# Page excerpt
==========
2. Prepare target regions (BED)

Create a BED file defining regions of interest:

chr1    1000000    2000000
chr2    5000000    6000000

3. Configure parameters in nextflow.config

params {
    sample_sheet = "/path/to/samples.csv"
    reference = "/path/to/reference.fasta"
    reference_fai = "/path/to/reference.fasta.fai"
    regions_bed = "/path/to/regions.bed"
    nfl_pred_model = "r10_dorado0.model"
    outdir = "/path/to/output"
}

Note

Check the NanoFreeLunch.jl documentation for generating models from scratch. Pre-trained methylation models are available in the model directory Example model names: r10_dorado0.model, r9_guppy3_or_4.model, r9_guppy5_or_6.model.

4. Run the pipeline

Using Docker:

nextflow run main.nf -profile docker

Workflow Overview

The pipeline consists of the following main steps:

1. Region Extraction (EXTRACT_REGION):

   • Extracts reads overlapping target regions from input CRAM/BAM files.
   • Handles both CRAM (with reference) and BAM formats.
   • Output: Sorted BAM with index for target regions.

2. Variant Calling and Phasing (VARIANT_CALL):

   • Calls variants and haplotags reads using PEPPER-Margin-DeepVariant.
   • Phases variants and assigns haplotype tags to reads.
   • Optimized for ONT R10 chemistry with Q20+ basecalling.
   • Output: Haplotagged BAM, VCF with variants, and QC reports.

3. CpG Loci Identification (GET_CG_LOCI):

   • Identifies all CpG dinucleotides in the reference genome.
   • Filters out CpG sites overlapping PASS variants to avoid confounding methylation predictions.
   • Creates sample-specific loci file accounting for genetic variants.
   • Output: Tab-separated loci file for methylation prediction.
==========
# Work request
Continue the Nextflow methylation pipeline guide from where it stops.
==========
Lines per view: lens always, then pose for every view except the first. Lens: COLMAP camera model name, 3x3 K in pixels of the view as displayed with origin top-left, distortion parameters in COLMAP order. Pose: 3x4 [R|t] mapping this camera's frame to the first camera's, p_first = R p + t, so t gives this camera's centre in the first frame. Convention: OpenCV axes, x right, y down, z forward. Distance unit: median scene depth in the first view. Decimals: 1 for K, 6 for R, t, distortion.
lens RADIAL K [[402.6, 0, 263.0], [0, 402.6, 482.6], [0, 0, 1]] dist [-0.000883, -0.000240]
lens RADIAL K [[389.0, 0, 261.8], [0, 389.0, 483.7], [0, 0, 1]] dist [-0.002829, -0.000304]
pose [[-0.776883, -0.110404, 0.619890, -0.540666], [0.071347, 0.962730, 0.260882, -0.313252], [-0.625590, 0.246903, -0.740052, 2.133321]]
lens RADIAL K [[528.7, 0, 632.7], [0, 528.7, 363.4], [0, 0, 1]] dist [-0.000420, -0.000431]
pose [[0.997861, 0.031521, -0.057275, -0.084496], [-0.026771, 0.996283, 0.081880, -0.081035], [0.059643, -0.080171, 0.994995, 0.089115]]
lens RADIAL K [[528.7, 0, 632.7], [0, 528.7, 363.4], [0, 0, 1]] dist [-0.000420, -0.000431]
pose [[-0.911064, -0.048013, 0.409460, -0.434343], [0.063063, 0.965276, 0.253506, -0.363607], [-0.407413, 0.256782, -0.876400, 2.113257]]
==========
# Task output
4. Methylation Prediction (PREDICT_METHYLATION):

   • Filters reads by quality (MAPQ ≥ 1, removes unmapped reads).
   • Processes each chromosome in parallel for efficiency.
   • Runs NanoFreeLunch prediction for both forward and reverse strands.
   • Uses deep learning models trained on specific ONT chemistry and basecaller versions.
   • Output: Per-chromosome BED files with methylation probabilities.

5. Merge Predictions (MERGE_METHYLATION):

   • Combines per-chromosome predictions into a single genome-wide file.
   • Sorts by chromosome and position for downstream analysis.
   • Output: Final merged BED file with all methylation predictions.

Output Files

• alignment/: Region-extracted BAM files
• variant_call/:
  • Phased, haplotype-tagged BAM
  • Variant calls (VCF)
  • QC reports and logs
• ref/: Sample-specific CpG loci file (variant-filtered)
• methylation_pred/:
  • Per-chromosome methylation predictions (BED format)
  • Merged genome-wide methylation predictions

Output Directory Structure

All outputs are organized per sample:

outdir/
└── {sampleid}/
    ├── alignment/
    │   ├── {sampleid}.region.sorted.bam
    │   └── {sampleid}.region.sorted.bam.bai
    ├── variant_call/
    │   ├── {sampleid}.aligned.sorted.haplotagged.bam
    │   ├── {sampleid}.aligned.sorted.haplotagged.bam.bai
    │   ├── {sampleid}.vcf.gz
    │   ├── {sampleid}.vcf.gz.tbi
    │   ├── {sampleid}.visual_report.html
    │   ├── {sampleid}.pepper.margin.deepvariant.log
    │   └── logs/
    ├── ref/
    │   └── {sampleid}.prediction.locifile.tsv
    ├── methylation_pred/
    │   ├── subset_{chr1}/
    │   │   └── {sampleid}_{chr1}_methylation_pred.bed
    │   ├── subset_{chr2}/
    │   │   └── {sampleid}_{chr2}_methylation_pred.bed
    │   └── {sampleid}_methylation_pred.bed (merged)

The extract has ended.